DATA EXCERPT.
※ ※ ※
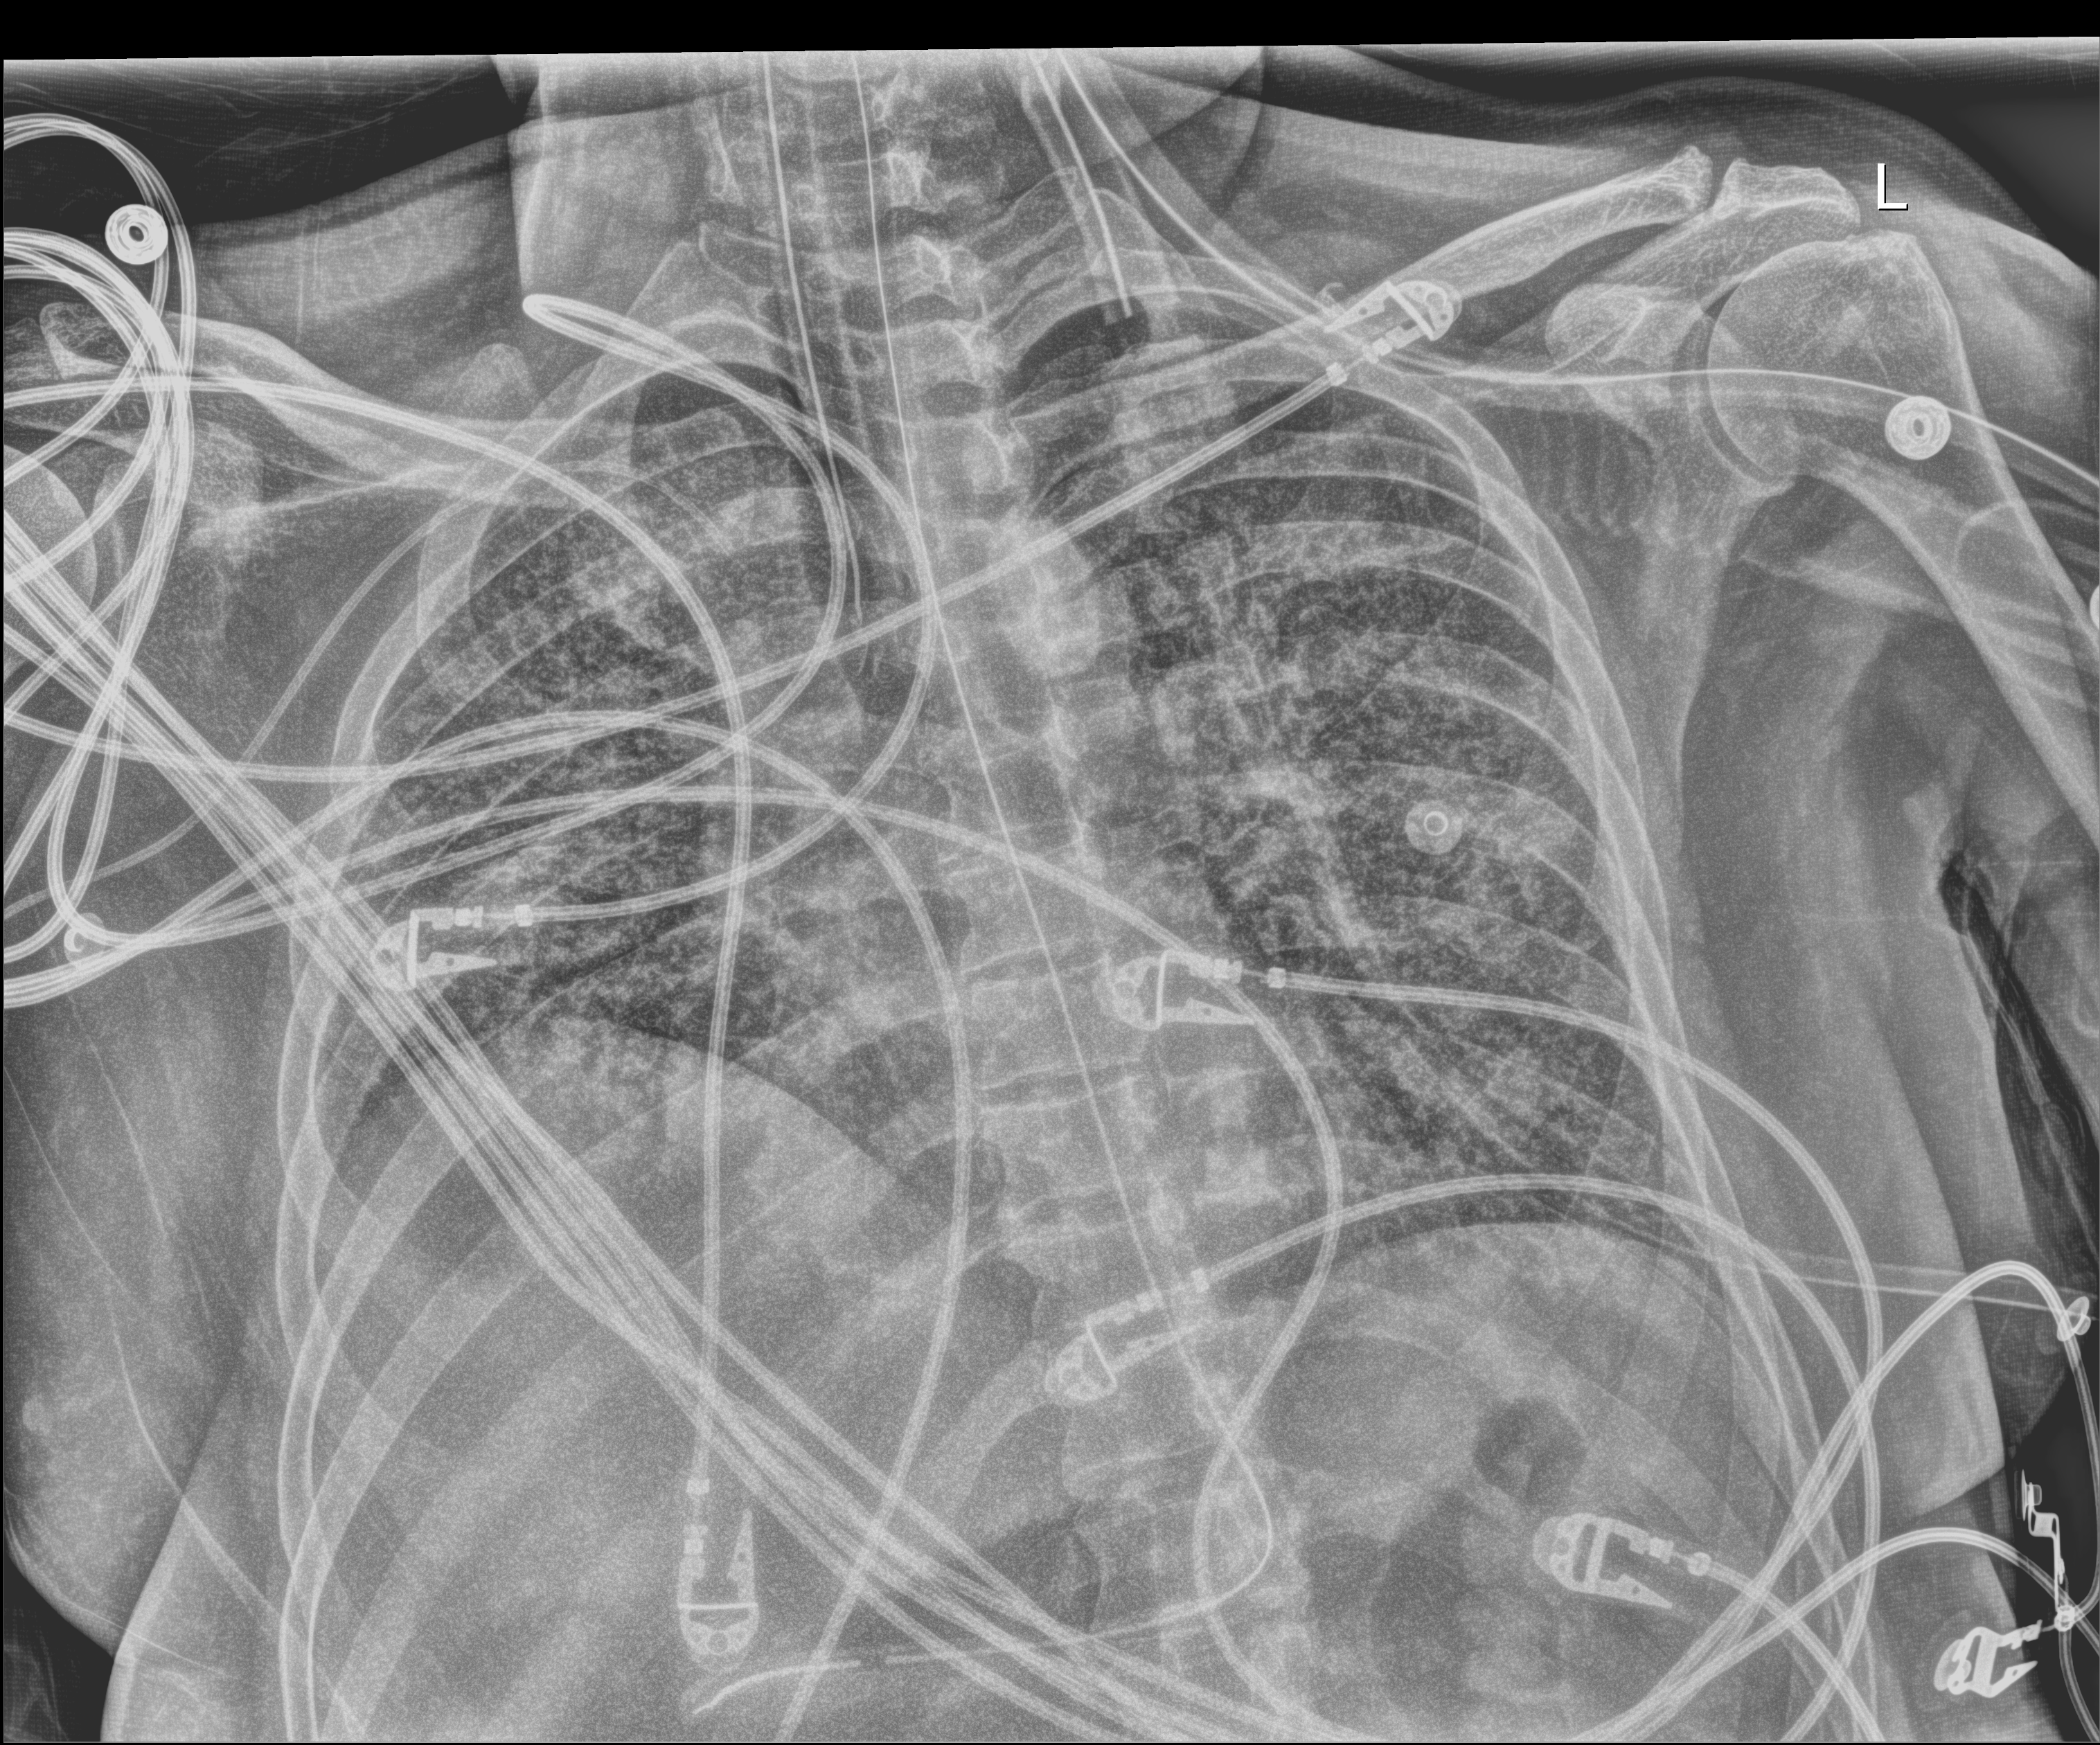
Portable chest radiograph, anteroposterior (AP) projection. Patient hospitalised with COVID-19; male, aged 18–59 years.
From the hospital-stay record, not from the radiograph (when in the stay this image was taken is not recorded):
- diabetes (admission record): no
※ ※ ※
Whenever you reach a picture, pass over it; print all the other material exactly.

Portable chest radiograph, anteroposterior (AP) projection. Patient hospitalised with COVID-19; male, aged 18–59 years.
From the hospital-stay record, not from the radiograph (when in the stay this image was taken is not recorded):
- diabetes (admission record): no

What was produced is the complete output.